## What is being asked
Only one stretch of the data below is wanted: the lines starting at the one with "wall art [628,83,685,131]" and ending at the one with "potted plant [143,197,187,268]", both included, given again exactly.

## Source data
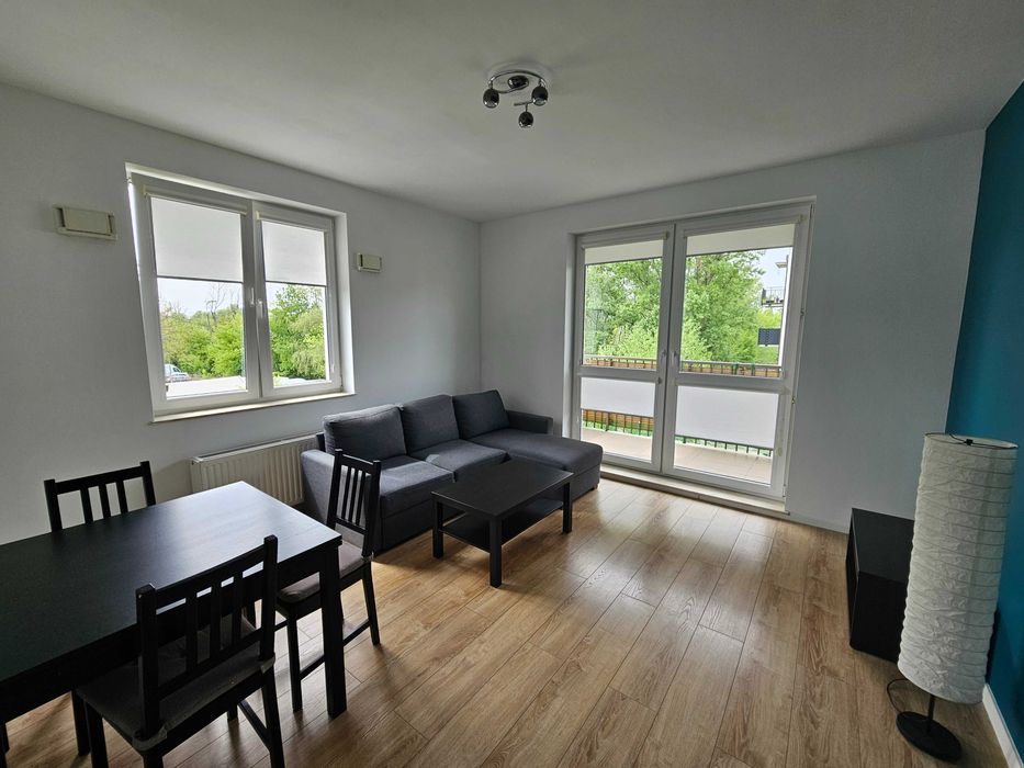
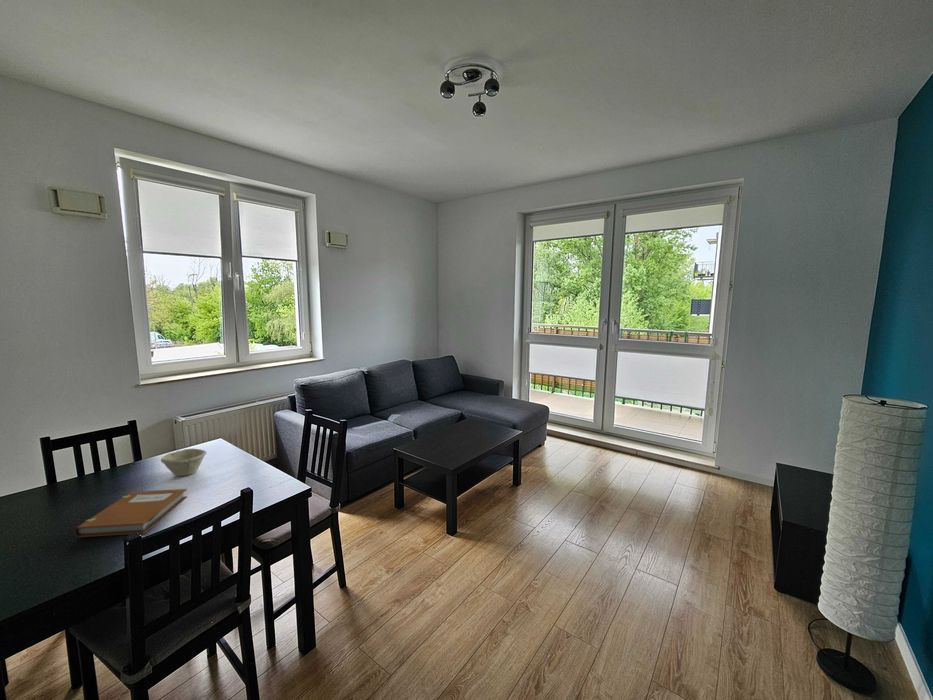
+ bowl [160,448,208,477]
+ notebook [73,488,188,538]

* * *

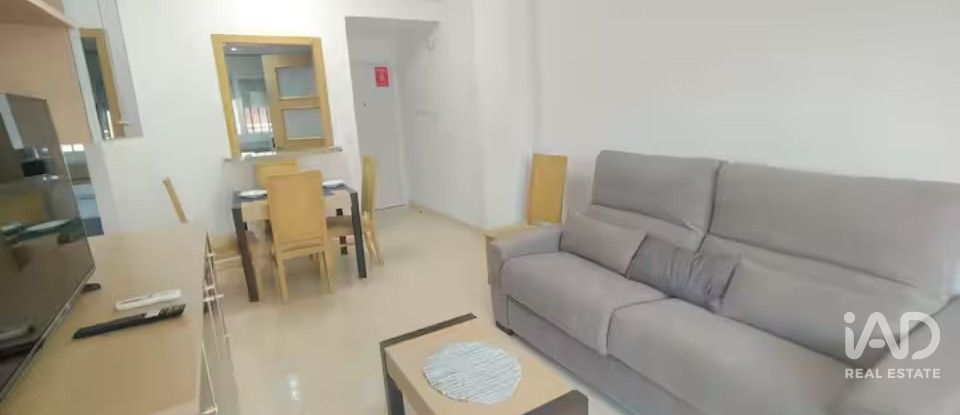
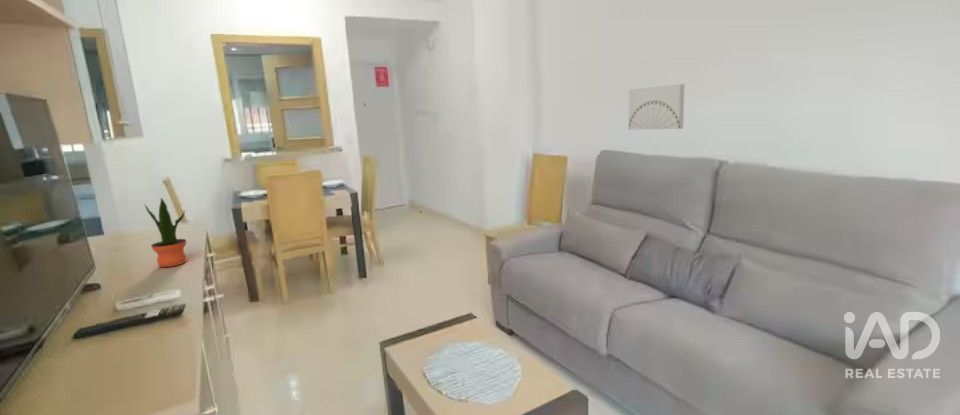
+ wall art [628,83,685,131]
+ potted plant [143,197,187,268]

## Solved problem
+ wall art [628,83,685,131]
+ potted plant [143,197,187,268]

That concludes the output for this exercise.